Text:
Awareness of the Debt Spiral Signs

 

Key Definitions

1.    Payday loan – This is a small amount of cash lent on the agreement that it will be paid off when the borrower gets his/her next salary and usually at a very high rate of interest.

2.    Rock bottom – This is the worst possible financial level. It's commonly called bankruptcy.

3.    Cash advance – This is a service offered by credit card companies. It allows the user to withdraw cash over the counter or through ATM up to a certain amount.  

Introduction to Debt Spiral

A debt spiral is a cycle that a lot of people get into. When one is in it, everything seems to be spinning out of control. It feels more like an aircraft that has gone into a tailspin – nothing can pull it out until it crashes, and this is true for people trapped in a debt spirals. Most of the time, they end up hitting the rock bottom.

The debt spiral starts quite innocently. Often, it starts with a simple financial mistake such credit card mismanagement. The following is a hypothetical example;

If you get a credit card but you don't know how to use it properly, you might start buying things you would not buy with cash because you feel that the credit card gives you the power to buy more items. You get the illusion that a credit card is your money, when in fact, it is borrowed money; money you do not owe. This is where you begin to fall into a debt spiral.

Soon, you will apply for another card, maybe two or three, and swear you will use them wisely. Unfortunately, you won't and the amount of your income that goes towards servicing your credit card debt will keep on growing and before you realize it, as if all in one day, your credit card debts have spun out of control.

At the same time, you might have an auto loan and a mortgage on your finances. So, the total burden of debt will begin to get too difficult, and you will start to use your credit card to repay them off. Sound like a great financial strategy? Wrong. Doing so only increases your portion of the more expensive credit card debt, in a futile attempt to show you are repaying your often cheaper debts – credit card debts are often the most expensive.

A bigger disadvantage is that when you use your card to repay these types of bills, the payment is interpreted as a cash advance. A credit card cash advance attracts a higher interest, which means you are getting deeper into debts. Sooner than later, you will begin to pay off your card using another card, and at this point you will note you are having money problems – unless you have way too many cards.

As the total debt rises, a large and increasing portion of your income will go towards paying off your debt, leaving inadequate amount for you to spend on bills and food. Therefore, you will start taking out payday loans to meet your regular bills. This is a loan that you should avoid when you are in a debt spiral. It is like adding fuel to fire, the fastest way to get to the rock bottom.

Provided data:
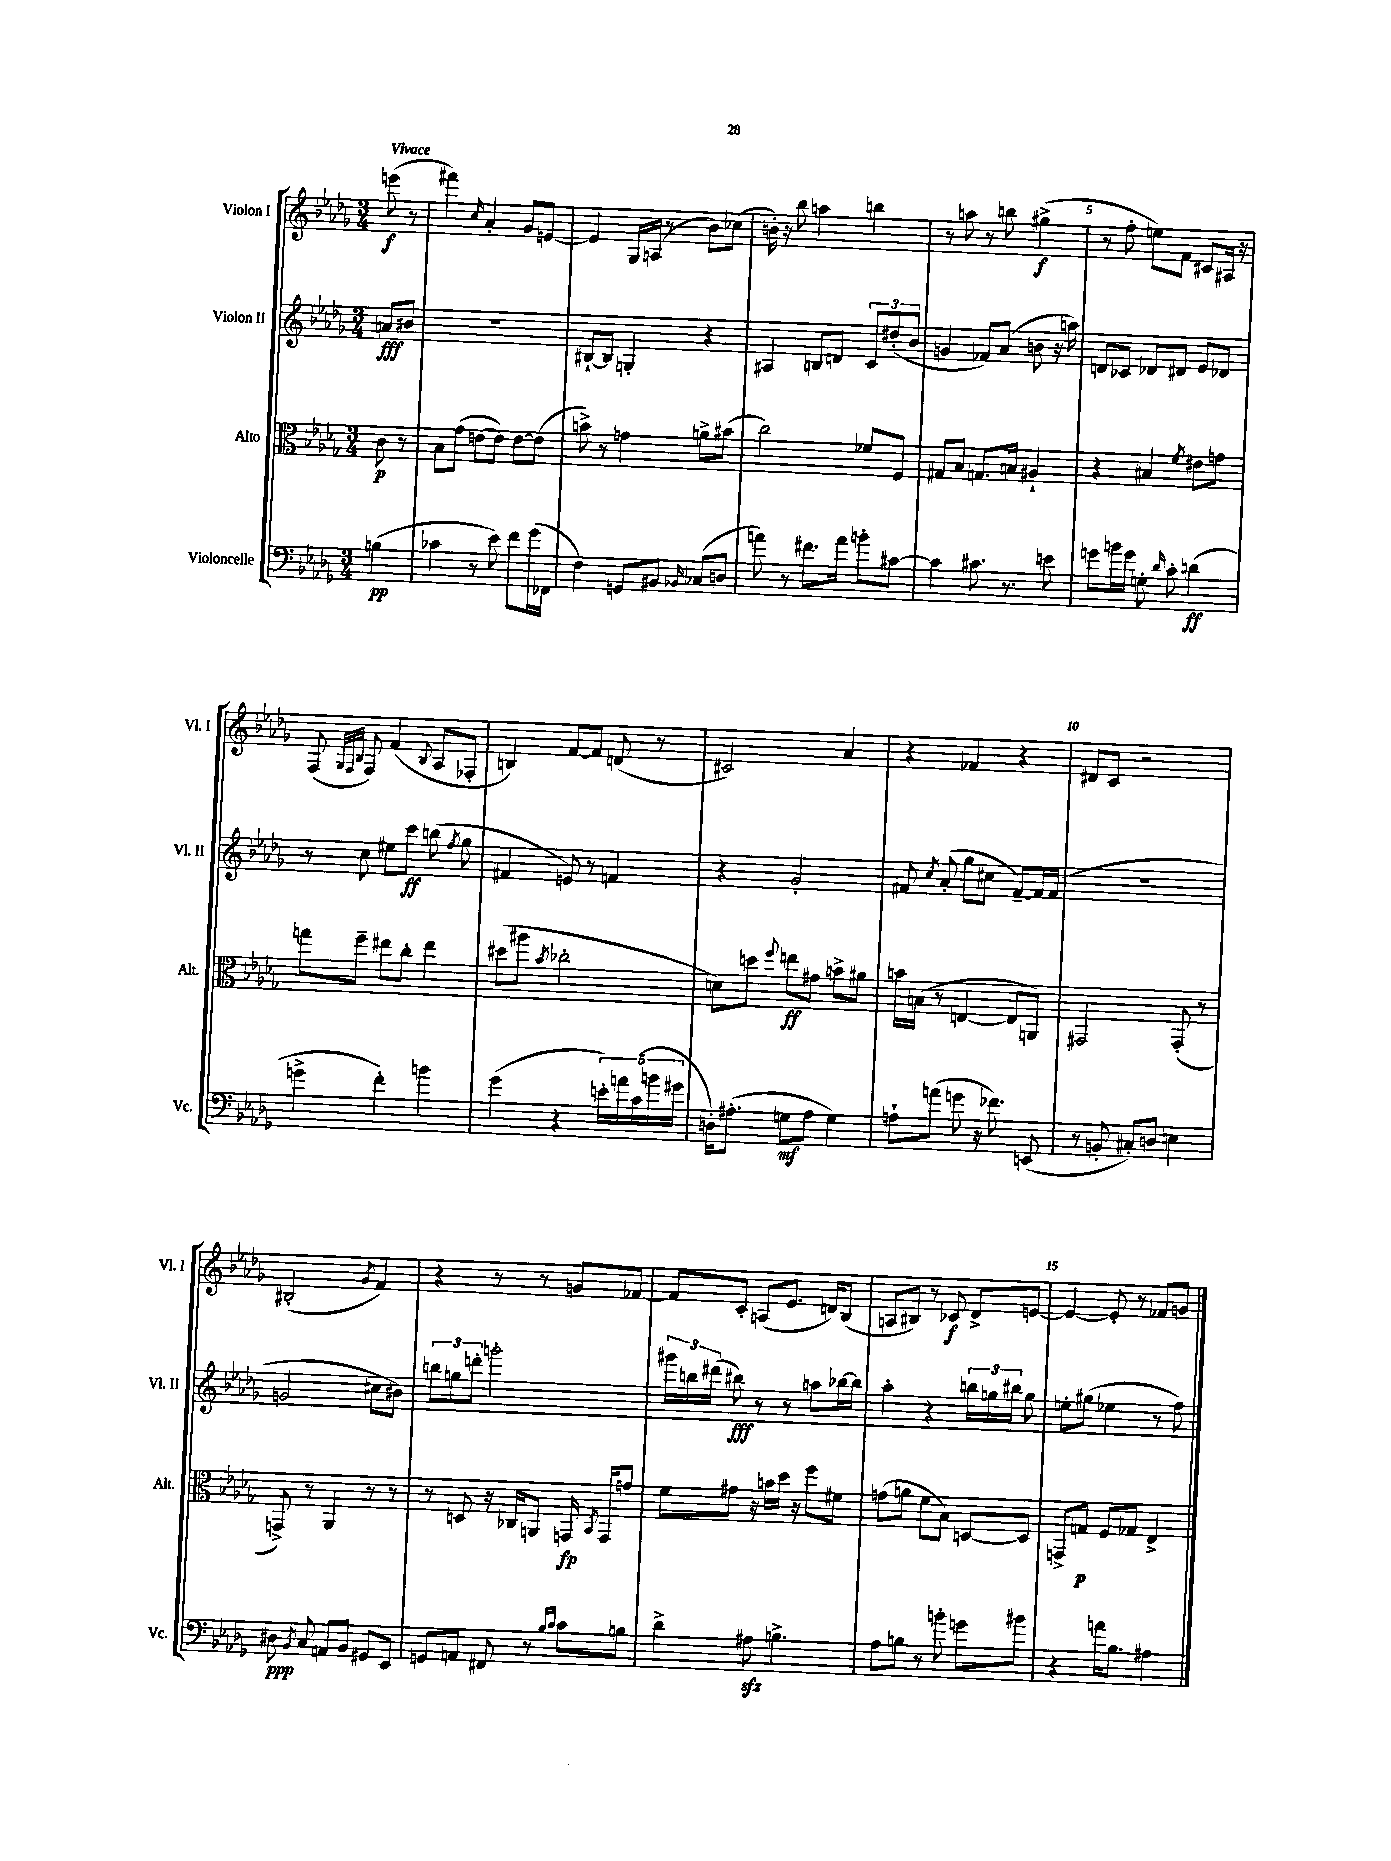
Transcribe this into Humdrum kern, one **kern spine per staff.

**kern	**kern	**kern	**kern
*staff4	*staff3	*staff2	*staff1
*clefF4	*clefC3	*clefG2	*clefG2
*k[b-e-a-d-g-]	*k[b-e-a-d-g-]	*k[b-e-a-d-g-]	*k[b-e-a-d-g-]
*M3/4	*M3/4	*M3/4	*M3/4
(4B	8c	8a	(8eee
.	8r	8b#	8r
=	=	=	=
4c-	8B-	2.r	4fff#)
.	(8g-	.	.
.	.	.	16qqcc
8r	[8e	.	4a-'
8e-)	8e])	.	.
8f	[8e	.	8g-
(16g-	(8e]	.	[8e
16FF-	.	.	.
=	=	=	=
4F)	8b^)	[8B#`	4e]
.	8r	8B#]	.
8GG	4g	4G'	16G-
.	.	.	(16A
8BB#	.	.	8r
16qqBB-	.	.	.
(8C-	8a^	4r	8b-)
8D	(8b#	.	(8cc-
=	=	=	=
8a)	2cc)	4A#	16b')
.	.	.	16r
8r	.	.	8bb-
8.f#	.	8B	4aa
.	.	8d	.
16a	.	.	.
8b'	8f-	12c	4bb
.	.	(12dd#'	.
[8c#	8F	.	.
.	.	12b-	.
=	=	=	=
4c#]	8G#	4g	8r
.	8B-	.	8aa
8.c#	8.G	8f-)	8r
.	.	(8a-	8bb
8.r	16B	.	.
.	4A#`	8b	(4gg#^
8e	.	16r	.
.	.	16aa)	.
=	=	=	=
8g	4r	8d	8r
16b	.	8c-	8ff'
16g	.	.	.
8G'	4B#	8d-	8ee)
16qqd-	.	.	.
8c'	.	8d#	8f
.	8qf	.	.
(4d	8e#	8e-	8c#
.	8g	8d-	16A#
.	.	.	16r
=	=	=	=
4g^	8gg	8r	(8F
.	.	.	32qqG-
.	.	.	32qqF
.	.	.	32qqB-
.	8ff~	8cc	8F)
4f')	8ee#	8ee#	(4f
.	8cc'	8ccc	.
.	.	.	8qqB-
4b	4ee#	(8bb	8A-
.	.	8qff	.
.	.	8gg-	8F-'
=	=	=	=
(4g-	(8dd#	4f#	4B)
.	8aa#	.	.
.	8qb-	.	.
4r	2cc-'	8e)	[8f
.	.	8r	8f]
20e')	.	4f	(8d
20a	.	.	.
(20c	.	.	.
.	.	.	8r
20b	.	.	.
20g#	.	.	.
=	=	=	=
16D')	8d)	4r	2c#)
(8.A#'	.	.	.
.	8dd	.	.
.	8qqff	.	.
8G	8ee	2g-'	.
8A#	8g#	.	.
4G)	8b^	.	4a-
.	8a#	.	.
=	=	=	=
8A`	16b	8f#	4r
.	(16B	.	.
.	.	8qcc	.
(8a	8r	(8a-'	.
8g	[4E	8gg-	4f-
16r	.	8cc#	.
8.f-)	.	.	.
.	8E]	[8f#~)	4r
(8EE	8AA)	16f#]	.
.	.	(16f#	.
=	=	=	=
8r	2GG#	2.r	8d#
8BB'	.	.	8c
8C#')	.	.	2r
8D	.	.	.
4E	(8GG#'	.	.
.	8r	.	.
=	=	=	=
8D#	8GG^)	2g	(2B#'
8qBB-	.	.	.
8C	8r	.	.
8AA	4AA-	.	.
8BB-	.	.	.
.	.	.	8qg-
8GG#	8r	8cc#	4f)
8EE-	8r	8b#)	.
=	=	=	=
8GG	8r	12bb	4r
.	.	12gg	.
8AA	8D	.	.
.	.	12ddd'	.
8FF#	16r	2ggg'	8r
.	16C-	.	.
8r	8AA	.	8r
16qqB-	.	.	.
16qqc	.	.	.
8c	16GG	.	8g
.	8qBB-	.	.
.	16GG	.	.
8B	8g	.	[8f-
=	=	=	=
4d-^	8f	24ggg#	8f-]
.	.	24bb	.
.	.	(24ddd#	.
.	8g#	8bb#)	8c'
8A#	16r	8r	(8A
.	16b	.	.
4.B^	16dd-	8r	8.e-
.	16r	.	.
.	8ff	8aa	.
.	.	.	16d)
.	8f#	[16bb-	(8B-
.	.	16bb-]	.
=	=	=	=
8A-	(8g	4aa-'	8A
8B	8a	.	8B#)
8r	8f	4r	8r
8b'	8B-)	.	8c-
8g	[8D	24bb	8d-^
.	.	24gg	.
.	.	24bb#	.
8b#	8D]	8gg	[8e
=	=	=	=
4r	8GG^	8ee'	4e_
.	8G	(8gg#	.
16a	8F	4ee-	8e']
8.B-	.	.	.
.	8G-	.	8r
4A#	4E-^	8r	8f-
.	.	8ff)	8g
==	==	==	==
*-	*-	*-	*-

Exercises to complete:
**A)** Condense the paragraph of the debt spiral text that begins "A bigger disadvantage" into a short bulleted list that keeps its main facts.
**B)** Pull out every line of the records that contains the string "kern".
The records have no connection to the debt spiral text.

Task solutions:
**A)**
- Using a credit card to pay other bills counts as a cash advance.
- Cash advances carry higher interest, so the debt grows deeper.
- Before long you start paying off one card with another, and the money problems become noticeable unless you have far too many cards.

**B)**
Transcribe this into Humdrum kern, one **kern spine per staff.
**kern	**kern	**kern	**kern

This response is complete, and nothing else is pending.